Pascale Vonaesch: “Descobrimos que existem determinados grupos bacterianos que estão presentes em excesso ou em quantidade insuficiente no microbioma destas crianças [com crescimento comprometido]”.
Compreender como os microrganismos moldam a saúde humana está no centro do trabalho de Pascale Vonaesch. Microbiologista e bióloga de infeções com um forte interesse em saúde pública, construiu a sua investigação em torno da complexa interação entre hospedeiros e patógenos, com particular enfoque nas infeções entéricas. Ao longo dos últimos oito anos, o seu trabalho tem-se centrado cada vez mais em desvendar as relações entre nutrição, microbiota, infeção e as alterações fisiológicas sistémicas que estas desencadeiam no corpo humano, combinando conhecimentos provenientes tanto de estudos clínicos como de investigação laboratorial.
Atualmente Professora Auxiliar na Universidade de Lausanne (UNIL), Pascale Vonaesch visitou recentemente o GIMM, onde participou como membro do júri na defesa de doutoramento de Maria Montoya e apresentou uma palestra.
Fale-nos sobre o projeto Microbiota Vault, no qual está envolvida.
O Microbiota Vault é uma iniciativa criada por Maria Gloria Dominguez Bello e Martin Blaser, com o objetivo de preservar o microbioma para as gerações futuras. Funciona de forma semelhante ao Svalbard Seed Vault, para onde são enviadas sementes. No nosso caso, tratam-se de amostras de microbioma, que são armazenadas num local comum e ficam disponíveis também para as gerações futuras.
Qual é o objetivo de armazenar estas amostras?
O objetivo é preservar. Ou seja, manter a biodiversidade para as gerações futuras. A ideia não é propriamente fazer investigação, mas sim armazenamento. Depois, investigadores interessados em aceder às amostras podem entrar em contacto com os investigadores locais que as depositaram.

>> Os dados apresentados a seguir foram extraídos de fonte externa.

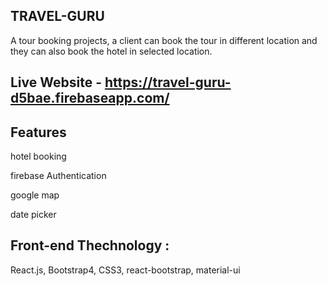 ## TRAVEL-GURU
A tour booking projects, a client can book the tour in different location and they can also book the hotel in selected location.

## Live Website - https://travel-guru-d5bae.firebaseapp.com/


## Features
 hotel booking

 firebase Authentication
 
 google map
 
date picker

## Front-end Thechnology :
React.js,
Bootstrap4,
CSS3,
react-bootstrap,
material-ui

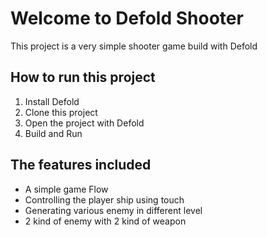 # Welcome to Defold Shooter

This project is a very simple shooter game build with Defold

## How to run this project
1. Install Defold
2. Clone this project
3. Open the project with Defold
4. Build and Run

## The features included
- A simple game Flow
- Controlling the player ship using touch
- Generating various enemy in different level
- 2 kind of enemy with 2 kind of weapon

Por que existe este interesse generalizado na microbiota por parte da comunidade científica mundial?
O microbioma desempenha um papel crucial na nossa saúde. Somos colonizados à nascença e, a partir daí, convivemos com os nossos microrganismos ao longo de toda a vida. Os microrganismos fazem verdadeiramente parte de nós e estão por todo o lado. No seu conjunto, o microbioma codifica cerca de 100 vezes mais genes do que o genoma humano. Por isso, é capaz de desempenhar muitas funções que contribuem para o nosso bem-estar e saúde. Cada vez mais, temos consciência de que o equilíbrio do microbioma, moldado pelo nosso estilo de vida e pela alimentação, pode influenciar as comunidades microbianas e, por sua vez, impactar a nossa saúde. É por isso que é tão importante estudar o microbioma com maior detalhe.
Tem estudado a relação entre crianças com atraso de crescimento e microbiota. Fale-nos sobre isso.
Estamos interessados no papel do microbioma no atraso de crescimento infantil [quando o crescimento das crianças é comprometido devido à desnutrição]. O que descobrimos é que existem determinados grupos bacterianos que estão em excesso ou em falta no microbioma destas crianças. Isto pode contribuir para a fisiopatologia que observamos. No meu grupo, procuramos compreender em maior detalhe os mecanismos moleculares subjacentes a estas interações entre hospedeiro e microrganismos. Também tentamos encontrar novas opções terapêuticas que permitam reequilibrar o microbioma e, idealmente, possibilitar que estas crianças retomem um crescimento saudável.